§ Task objective
Write out every line from the start down to the line containing "genus: Trachylepis", changing "common name" to "everyday name" and leaving the rest exactly the same.

⁂

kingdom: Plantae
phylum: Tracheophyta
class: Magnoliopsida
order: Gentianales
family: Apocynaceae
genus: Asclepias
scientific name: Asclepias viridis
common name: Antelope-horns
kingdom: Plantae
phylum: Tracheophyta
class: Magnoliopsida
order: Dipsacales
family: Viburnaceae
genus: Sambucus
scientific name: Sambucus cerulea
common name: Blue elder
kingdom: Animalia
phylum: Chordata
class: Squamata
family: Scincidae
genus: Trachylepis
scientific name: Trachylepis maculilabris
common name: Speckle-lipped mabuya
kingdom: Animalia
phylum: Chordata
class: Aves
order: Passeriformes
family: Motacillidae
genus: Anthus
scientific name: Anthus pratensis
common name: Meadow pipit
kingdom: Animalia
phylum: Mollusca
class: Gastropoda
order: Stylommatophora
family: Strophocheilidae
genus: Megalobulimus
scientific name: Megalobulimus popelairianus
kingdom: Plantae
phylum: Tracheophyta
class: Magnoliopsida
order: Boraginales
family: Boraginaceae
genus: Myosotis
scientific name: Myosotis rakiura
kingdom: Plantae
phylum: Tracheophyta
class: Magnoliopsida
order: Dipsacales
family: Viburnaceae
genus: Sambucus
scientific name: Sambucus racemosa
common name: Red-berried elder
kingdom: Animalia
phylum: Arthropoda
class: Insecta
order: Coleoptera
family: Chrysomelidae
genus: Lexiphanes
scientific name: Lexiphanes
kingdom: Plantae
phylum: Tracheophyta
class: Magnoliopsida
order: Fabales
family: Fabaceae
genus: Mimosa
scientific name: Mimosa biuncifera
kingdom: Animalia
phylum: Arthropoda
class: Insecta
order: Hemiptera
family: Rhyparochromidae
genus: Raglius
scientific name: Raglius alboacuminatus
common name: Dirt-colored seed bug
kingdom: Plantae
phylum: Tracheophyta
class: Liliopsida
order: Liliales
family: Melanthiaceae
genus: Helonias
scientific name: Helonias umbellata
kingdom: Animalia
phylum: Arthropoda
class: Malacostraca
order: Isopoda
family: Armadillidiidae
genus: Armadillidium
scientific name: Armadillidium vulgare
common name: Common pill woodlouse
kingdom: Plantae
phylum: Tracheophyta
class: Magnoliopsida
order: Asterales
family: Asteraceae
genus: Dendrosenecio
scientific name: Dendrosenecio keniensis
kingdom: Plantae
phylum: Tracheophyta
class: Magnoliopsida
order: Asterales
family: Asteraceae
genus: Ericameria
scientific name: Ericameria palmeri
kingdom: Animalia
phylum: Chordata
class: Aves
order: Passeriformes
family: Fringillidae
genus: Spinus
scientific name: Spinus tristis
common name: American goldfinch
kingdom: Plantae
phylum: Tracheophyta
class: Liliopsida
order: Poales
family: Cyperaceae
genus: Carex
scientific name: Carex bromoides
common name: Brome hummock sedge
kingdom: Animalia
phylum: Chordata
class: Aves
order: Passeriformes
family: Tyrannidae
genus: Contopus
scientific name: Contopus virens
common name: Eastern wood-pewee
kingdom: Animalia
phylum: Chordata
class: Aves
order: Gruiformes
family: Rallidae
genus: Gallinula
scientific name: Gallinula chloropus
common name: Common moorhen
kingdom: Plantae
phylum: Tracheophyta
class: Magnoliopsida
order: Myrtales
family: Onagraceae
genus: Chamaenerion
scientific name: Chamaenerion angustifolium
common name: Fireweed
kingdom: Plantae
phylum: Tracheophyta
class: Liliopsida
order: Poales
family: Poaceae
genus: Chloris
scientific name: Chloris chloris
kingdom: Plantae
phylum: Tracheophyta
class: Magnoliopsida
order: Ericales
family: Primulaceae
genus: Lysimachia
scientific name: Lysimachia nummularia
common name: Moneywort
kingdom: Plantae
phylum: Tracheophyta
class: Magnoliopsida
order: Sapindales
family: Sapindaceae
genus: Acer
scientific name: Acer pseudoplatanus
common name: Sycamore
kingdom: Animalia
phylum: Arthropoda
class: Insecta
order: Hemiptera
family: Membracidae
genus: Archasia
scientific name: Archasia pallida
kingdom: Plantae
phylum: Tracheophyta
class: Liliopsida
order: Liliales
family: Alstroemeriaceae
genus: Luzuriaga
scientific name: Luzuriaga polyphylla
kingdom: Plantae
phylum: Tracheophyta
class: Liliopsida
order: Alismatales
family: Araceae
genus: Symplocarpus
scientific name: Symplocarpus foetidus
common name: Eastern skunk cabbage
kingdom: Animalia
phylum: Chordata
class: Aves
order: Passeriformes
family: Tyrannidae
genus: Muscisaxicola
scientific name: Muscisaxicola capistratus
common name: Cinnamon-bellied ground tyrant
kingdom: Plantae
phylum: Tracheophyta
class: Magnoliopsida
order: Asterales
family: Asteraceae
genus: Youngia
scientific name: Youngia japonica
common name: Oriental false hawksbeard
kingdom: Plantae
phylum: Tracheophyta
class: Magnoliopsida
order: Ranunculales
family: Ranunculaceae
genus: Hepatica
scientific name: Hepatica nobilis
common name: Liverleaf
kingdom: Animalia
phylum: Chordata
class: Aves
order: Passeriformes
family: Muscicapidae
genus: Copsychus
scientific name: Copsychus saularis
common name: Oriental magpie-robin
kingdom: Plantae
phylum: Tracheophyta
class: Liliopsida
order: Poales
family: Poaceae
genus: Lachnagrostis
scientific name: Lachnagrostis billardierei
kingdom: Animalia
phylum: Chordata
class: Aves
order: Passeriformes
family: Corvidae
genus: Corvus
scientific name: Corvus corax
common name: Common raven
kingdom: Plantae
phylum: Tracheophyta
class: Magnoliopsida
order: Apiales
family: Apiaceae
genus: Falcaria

⁂

§ The completed task
kingdom: Plantae
phylum: Tracheophyta
class: Magnoliopsida
order: Gentianales
family: Apocynaceae
genus: Asclepias
scientific name: Asclepias viridis
everyday name: Antelope-horns
kingdom: Plantae
phylum: Tracheophyta
class: Magnoliopsida
order: Dipsacales
family: Viburnaceae
genus: Sambucus
scientific name: Sambucus cerulea
everyday name: Blue elder
kingdom: Animalia
phylum: Chordata
class: Squamata
family: Scincidae
genus: Trachylepis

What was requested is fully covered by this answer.